Mais ce n’était pas seulement dans le monde que l’on cultivait la poésie. Elle était en honneur jusque dans les couvents, et la religieuse Anne de Marquets a son rang parmi nos femmes poëtes. Bien qu’elle appartînt par sa naissance au comté d’Eu, qui faisait partie du Vexin français, on peut la placer au nombre des Parisiennes, puisque sa vie se passa et que ses ouvrages furent composés aux portes de Paris. Issue d’une famille noble, elle trouva dans le monastère de Poissy, à défaut d’établissement que lui eût offert un mariage digne d’elle, cet asile qui demeurait toujours ouvert aux jeunes filles de qualité, et qui n’excluait, en somme,

  1. Voyez Hospitalii Carmina, p. 432 de l’édition d’Amsterdam, in-8o, 1732.
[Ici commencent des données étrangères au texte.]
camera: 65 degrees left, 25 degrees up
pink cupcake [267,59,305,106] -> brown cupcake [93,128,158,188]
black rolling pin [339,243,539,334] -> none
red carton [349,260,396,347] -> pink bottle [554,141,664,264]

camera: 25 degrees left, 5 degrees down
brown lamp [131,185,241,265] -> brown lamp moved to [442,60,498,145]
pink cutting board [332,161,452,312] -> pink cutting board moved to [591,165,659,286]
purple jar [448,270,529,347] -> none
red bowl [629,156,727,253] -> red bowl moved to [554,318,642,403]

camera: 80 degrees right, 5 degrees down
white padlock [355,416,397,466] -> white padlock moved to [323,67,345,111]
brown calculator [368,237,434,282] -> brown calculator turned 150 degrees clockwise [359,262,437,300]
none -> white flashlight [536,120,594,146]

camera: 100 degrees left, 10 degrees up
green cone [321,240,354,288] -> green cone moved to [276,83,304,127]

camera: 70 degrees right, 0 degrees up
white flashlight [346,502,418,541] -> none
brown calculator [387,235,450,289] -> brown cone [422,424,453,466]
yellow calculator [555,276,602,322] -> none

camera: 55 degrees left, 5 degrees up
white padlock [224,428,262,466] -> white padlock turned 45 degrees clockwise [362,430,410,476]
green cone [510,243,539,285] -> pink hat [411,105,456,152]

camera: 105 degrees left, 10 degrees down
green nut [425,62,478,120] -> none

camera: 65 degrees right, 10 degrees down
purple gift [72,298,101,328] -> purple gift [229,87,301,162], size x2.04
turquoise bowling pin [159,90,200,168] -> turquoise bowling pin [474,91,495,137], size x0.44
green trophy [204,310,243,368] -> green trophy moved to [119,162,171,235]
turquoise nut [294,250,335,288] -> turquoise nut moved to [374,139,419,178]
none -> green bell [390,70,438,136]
  2. Éloges et Vies des dames illustres, in-4o, 1630, p. 403. — Sainte-Marthe lui a consacré une pièce de vers latins dont voici le début :
    Rara tui sexus et nostri rarior ævi
    Gloria, quas olim ductore parente camœnas
    Nosse datum, aerii juga dum celsissima Pindi,
    Vix paucis adeunda viris, ascendere virgo
    Non dubitas, sacrasque manu decerpere lauros, etc.